Recorded data:
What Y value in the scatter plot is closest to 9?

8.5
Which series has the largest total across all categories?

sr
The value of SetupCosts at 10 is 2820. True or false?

[Work required] Please set down every line of the data above again, word for word.

[Exercise result]
What Y value in the scatter plot is closest to 9?

8.5
Which series has the largest total across all categories?

sr
The value of SetupCosts at 10 is 2820. True or false?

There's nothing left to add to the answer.